The final part is for us to insert records into our custom database table and retrieve those values as well. There may be a few different approaches to this but normally in your Controllers or in our case with Umbraco it would be SurfaceControllers we would have a few methods in a controller to deal with a blog comment form post and also another for listing out the blog post comments to a partial view.

using System;
using System.Collections.Generic;
using System.ComponentModel.DataAnnotations;
using System.Linq;
using System.Web;
using System.Web.Mvc;
using Umbraco.Web.Mvc;

namespace MyWebsite.controllers.SurfaceControllers
{
    // I don't encourage you to put your viewmodel class in your surface controller, only done for this example for readability
    public class BlogPostViewModel
    {
        [Required]
        public string Name { get; set; }

        [Required]
        [EmailAddress]
        public string Email { get; set; }

        [Url]
        public string Website { get; set; }

        [Required]
        public string Message { get; set; }
    }

    public class BlogSurfaceController : SurfaceController
    {
        [HttpGet]
        public ActionResult RenderComments()
        {
            //Connect to the Umbraco DB
            var db = ApplicationContext.DatabaseContext.Database;

            //Get the current Umbraco Node ID
            var currentNodeId = UmbracoContext.PageId.Value;

            //Get an IENumberable of BlogComment objects to iterate over
            var comments = db.Query("SELECT * FROM BlogComments WHERE BlogPostUmbracoId=@0", currentNodeId);

            //Return the view with our model and comments
            return PartialView("viewComments", comments);
        }

        [HttpPost]
        public ActionResult HandleCommentPost(BlogPostViewModel model)
        {
            //Check if the data on the model is valid
            if (!ModelState.IsValid)
            {
                //There was a validation error with the data
                return CurrentUmbracoPage();
            }

            //Continue processing the data...

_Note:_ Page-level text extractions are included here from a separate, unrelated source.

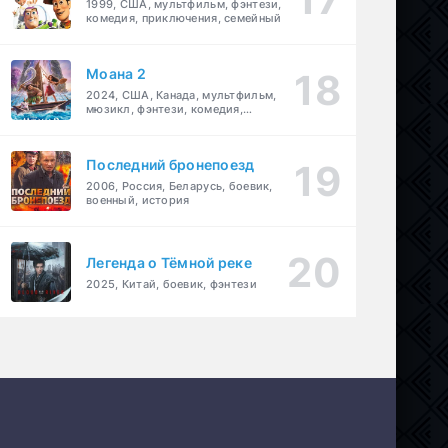
1999, США, мультфильм, фэнтези,
комедия, приключения, семейный
Моана 2
2024, США, Канада, мультфильм,
мюзикл, фэнтези, комедия,
приключения, семейный
Последний бронепоезд
2006, Россия, Беларусь, боевик,
военный, история
Легенда о Тёмной реке
2025, Китай, боевик, фэнтези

            //Create new Blog Post object
            var blogPostToAdd = new BlogComment();

            //Set values from view model & grab the current node ID
            blogPostToAdd.UmbracoNodeId = UmbracoContext.PageId.Value;
            blogPostToAdd.Name          = model.Name;
            blogPostToAdd.Email         = model.Email;
            blogPostToAdd.Website       = model.Website;
            blogPostToAdd.Message       = model.Message;

            //Get the Umbraco db
            var db = ApplicationContext.DatabaseContext.Database;

            //Add the object to the DB
            db.Insert(blogPostToAdd);

            //All done - redirect to the page
            return RedirectToCurrentUmbracoPage();
        }
    }
}

Well that’s it apart from a Razor Partial View to loop over the IENumberable of Blog Comments so they can be displayed on the client side of the site.

Would love to hear your thoughts & ideas on this.